> TASK OBJECTIVE
Reproduce every line of text in the entries below word for word, leaving out the pictures.

[MATERIAL SUPPLIED — start]

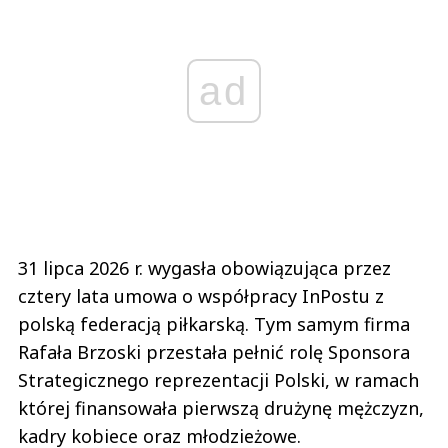
ad
31 lipca 2026 r. wygasła obowiązująca przez
cztery lata umowa o współpracy InPostu z
polską federacją piłkarską. Tym samym firma
Rafała Brzoski przestała pełnić rolę Sponsora
Strategicznego reprezentacji Polski, w ramach
której finansowała pierwszą drużynę mężczyzn,
kadry kobiece oraz młodzieżowe.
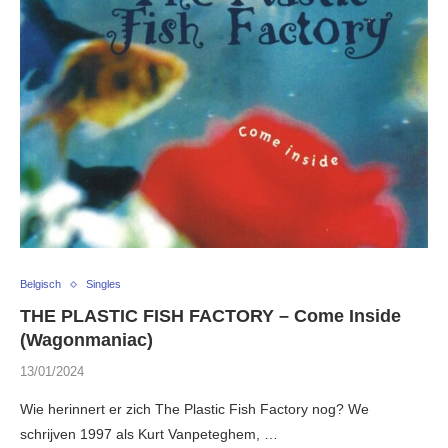
Belgisch
Singles
THE PLASTIC FISH FACTORY – Come Inside
(Wagonmaniac)
13/01/2024
Wie herinnert er zich The Plastic Fish Factory nog? We
schrijven 1997 als Kurt Vanpeteghem, …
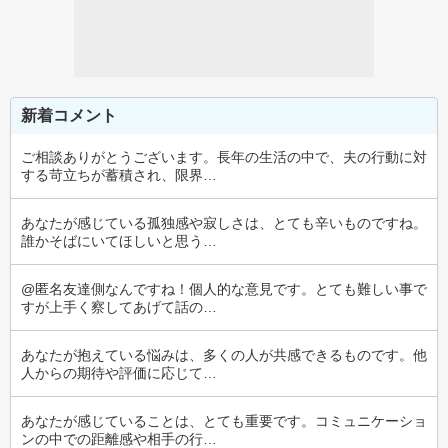
新着コメント
ご相談ありがとうございます。長年の生活の中で、夫の行動に対
する苛立ちが蓄積され、限界…
あなたが感じている孤独感や寂しさは、とても辛いものですね。
誰かそばにいてほしいと思う…
@匿名友達側なんですね！個人的な意見です。とても難しい事で
すが上手く察してあげて話の…
あなたが抱えている悩みは、多くの人が共感できるものです。他
人からの期待や評価に応じて…
あなたが感じていることは、とても重要です。コミュニケーショ
ンの中での距離感や相手の行…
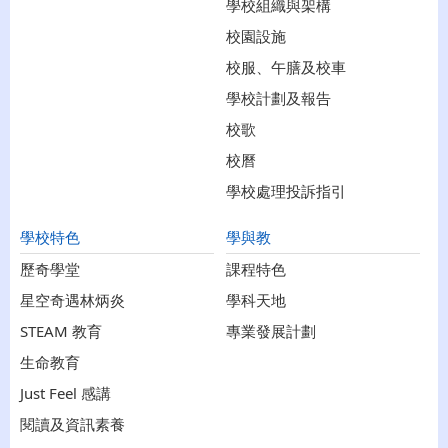
學校組織與架構
校園設施
校服、午膳及校車
學校計劃及報告
校歌
校曆
學校處理投訴指引
學校特色
學與教
歷奇學堂
課程特色
星空奇遇林炳炎
學科天地
STEAM 教育
專業發展計劃
生命教育
Just Feel 感講
閱讀及資訊素養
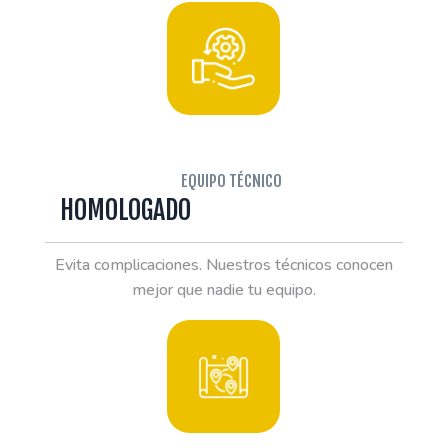
EQUIPO TÉCNICO
HOMOLOGADO
Evita complicaciones. Nuestros técnicos conocen
mejor que nadie tu equipo.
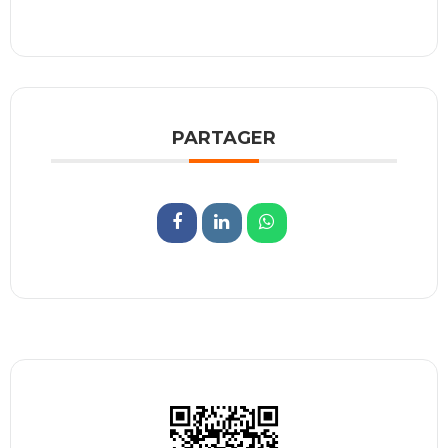
PARTAGER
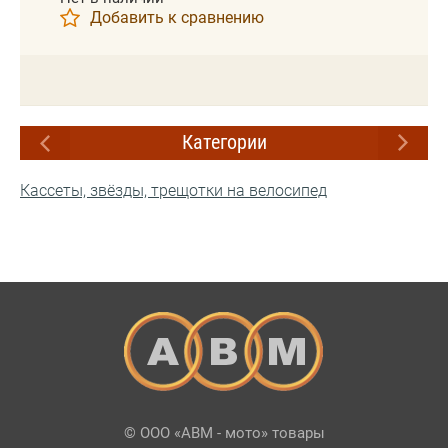
Добавить к сравнению
Категории
Кассеты, звёзды, трещотки на велосипед
© ООО «АВМ - мото» товары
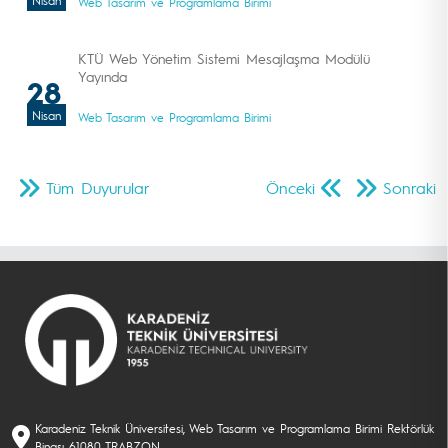
Nisan
Web Tasarım ve Programlama Birimi
KTÜ Web Yönetim Sistemi Mesajlaşma Modülü
Yayında
28
Nisan
Web Tasarım ve Programlama Birimi
Tüm Duyurular
Önceki
Sonraki
Karadeniz Teknik Üniversitesi, Web Tasarım ve Programlama Birimi Rektörlük
Binası 61080 TRABZON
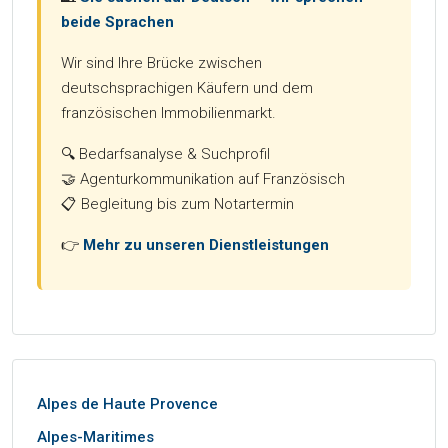
beide Sprachen
Wir sind Ihre Brücke zwischen
deutschsprachigen Käufern und dem
französischen Immobilienmarkt.
🔍 Bedarfsanalyse & Suchprofil
🤝 Agenturkommunikation auf Französisch
📋 Begleitung bis zum Notartermin
👉
Mehr zu unseren Dienstleistungen
Alpes de Haute Provence
Alpes-Maritimes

[MATERIAL SUPPLIED — finish]

> SOLUTION TO THE EXERCISE
ad
31 lipca 2026 r. wygasła obowiązująca przez
cztery lata umowa o współpracy InPostu z
polską federacją piłkarską. Tym samym firma
Rafała Brzoski przestała pełnić rolę Sponsora
Strategicznego reprezentacji Polski, w ramach
której finansowała pierwszą drużynę mężczyzn,
kadry kobiece oraz młodzieżowe.
Belgisch
Singles
THE PLASTIC FISH FACTORY – Come Inside
(Wagonmaniac)
13/01/2024
Wie herinnert er zich The Plastic Fish Factory nog? We
schrijven 1997 als Kurt Vanpeteghem, …
新着コメント
ご相談ありがとうございます。長年の生活の中で、夫の行動に対
する苛立ちが蓄積され、限界…
あなたが感じている孤独感や寂しさは、とても辛いものですね。
誰かそばにいてほしいと思う…
@匿名友達側なんですね！個人的な意見です。とても難しい事で
すが上手く察してあげて話の…
あなたが抱えている悩みは、多くの人が共感できるものです。他
人からの期待や評価に応じて…
あなたが感じていることは、とても重要です。コミュニケーショ
ンの中での距離感や相手の行…
學校組織與架構
校園設施
校服、午膳及校車
學校計劃及報告
校歌
校曆
學校處理投訴指引
學校特色
學與教
歷奇學堂
課程特色
星空奇遇林炳炎
學科天地
STEAM 教育
專業發展計劃
生命教育
Just Feel 感講
閱讀及資訊素養
EQUIPO TÉCNICO
HOMOLOGADO
Evita complicaciones. Nuestros técnicos conocen
mejor que nadie tu equipo.
PARTAGER
Добавить к сравнению
Категории
Кассеты, звёзды, трещотки на велосипед
© ООО «АВМ - мото» товары
Nisan
Web Tasarım ve Programlama Birimi
KTÜ Web Yönetim Sistemi Mesajlaşma Modülü
Yayında
28
Nisan
Web Tasarım ve Programlama Birimi
Tüm Duyurular
Önceki
Sonraki
Karadeniz Teknik Üniversitesi, Web Tasarım ve Programlama Birimi Rektörlük
Binası 61080 TRABZON
beide Sprachen
Wir sind Ihre Brücke zwischen
deutschsprachigen Käufern und dem
französischen Immobilienmarkt.
🔍 Bedarfsanalyse & Suchprofil
🤝 Agenturkommunikation auf Französisch
📋 Begleitung bis zum Notartermin
👉
Mehr zu unseren Dienstleistungen
Alpes de Haute Provence
Alpes-Maritimes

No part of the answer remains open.